Start of Block

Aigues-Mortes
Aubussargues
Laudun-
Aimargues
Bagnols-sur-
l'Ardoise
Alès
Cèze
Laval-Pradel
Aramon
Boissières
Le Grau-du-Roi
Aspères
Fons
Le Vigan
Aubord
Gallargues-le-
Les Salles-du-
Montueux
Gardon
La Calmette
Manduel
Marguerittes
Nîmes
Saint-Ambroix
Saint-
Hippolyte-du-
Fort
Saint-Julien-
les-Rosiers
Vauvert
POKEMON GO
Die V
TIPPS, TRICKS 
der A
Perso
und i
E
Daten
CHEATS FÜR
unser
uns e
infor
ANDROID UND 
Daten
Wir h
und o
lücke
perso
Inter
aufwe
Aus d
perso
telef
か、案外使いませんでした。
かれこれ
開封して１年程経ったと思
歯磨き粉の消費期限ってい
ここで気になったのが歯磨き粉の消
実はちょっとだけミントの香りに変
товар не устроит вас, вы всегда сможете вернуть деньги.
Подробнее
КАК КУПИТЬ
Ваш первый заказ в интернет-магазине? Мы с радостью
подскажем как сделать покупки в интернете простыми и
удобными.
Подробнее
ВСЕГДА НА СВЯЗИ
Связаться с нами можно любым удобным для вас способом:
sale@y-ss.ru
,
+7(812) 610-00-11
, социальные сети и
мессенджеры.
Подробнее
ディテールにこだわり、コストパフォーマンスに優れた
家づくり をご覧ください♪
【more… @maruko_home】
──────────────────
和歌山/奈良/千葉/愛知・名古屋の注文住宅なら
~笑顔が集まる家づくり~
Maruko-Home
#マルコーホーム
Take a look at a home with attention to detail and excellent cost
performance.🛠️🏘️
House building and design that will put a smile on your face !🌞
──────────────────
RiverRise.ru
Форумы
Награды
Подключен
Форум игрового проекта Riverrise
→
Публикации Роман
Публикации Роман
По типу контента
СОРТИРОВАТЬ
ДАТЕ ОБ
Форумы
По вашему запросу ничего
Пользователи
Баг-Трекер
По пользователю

End of Block

* _REQUEST_
Copy out every line of the listing above, character for character and in the same order.

* _TASK SOLUTION_
Aigues-Mortes
Aubussargues
Laudun-
Aimargues
Bagnols-sur-
l'Ardoise
Alès
Cèze
Laval-Pradel
Aramon
Boissières
Le Grau-du-Roi
Aspères
Fons
Le Vigan
Aubord
Gallargues-le-
Les Salles-du-
Montueux
Gardon
La Calmette
Manduel
Marguerittes
Nîmes
Saint-Ambroix
Saint-
Hippolyte-du-
Fort
Saint-Julien-
les-Rosiers
Vauvert
POKEMON GO
Die V
TIPPS, TRICKS 
der A
Perso
und i
E
Daten
CHEATS FÜR
unser
uns e
infor
ANDROID UND 
Daten
Wir h
und o
lücke
perso
Inter
aufwe
Aus d
perso
telef
か、案外使いませんでした。
かれこれ
開封して１年程経ったと思
歯磨き粉の消費期限ってい
ここで気になったのが歯磨き粉の消
実はちょっとだけミントの香りに変
товар не устроит вас, вы всегда сможете вернуть деньги.
Подробнее
КАК КУПИТЬ
Ваш первый заказ в интернет-магазине? Мы с радостью
подскажем как сделать покупки в интернете простыми и
удобными.
Подробнее
ВСЕГДА НА СВЯЗИ
Связаться с нами можно любым удобным для вас способом:
sale@y-ss.ru
,
+7(812) 610-00-11
, социальные сети и
мессенджеры.
Подробнее
ディテールにこだわり、コストパフォーマンスに優れた
家づくり をご覧ください♪
【more… @maruko_home】
──────────────────
和歌山/奈良/千葉/愛知・名古屋の注文住宅なら
~笑顔が集まる家づくり~
Maruko-Home
#マルコーホーム
Take a look at a home with attention to detail and excellent cost
performance.🛠️🏘️
House building and design that will put a smile on your face !🌞
──────────────────
RiverRise.ru
Форумы
Награды
Подключен
Форум игрового проекта Riverrise
→
Публикации Роман
Публикации Роман
По типу контента
СОРТИРОВАТЬ
ДАТЕ ОБ
Форумы
По вашему запросу ничего
Пользователи
Баг-Трекер
По пользователю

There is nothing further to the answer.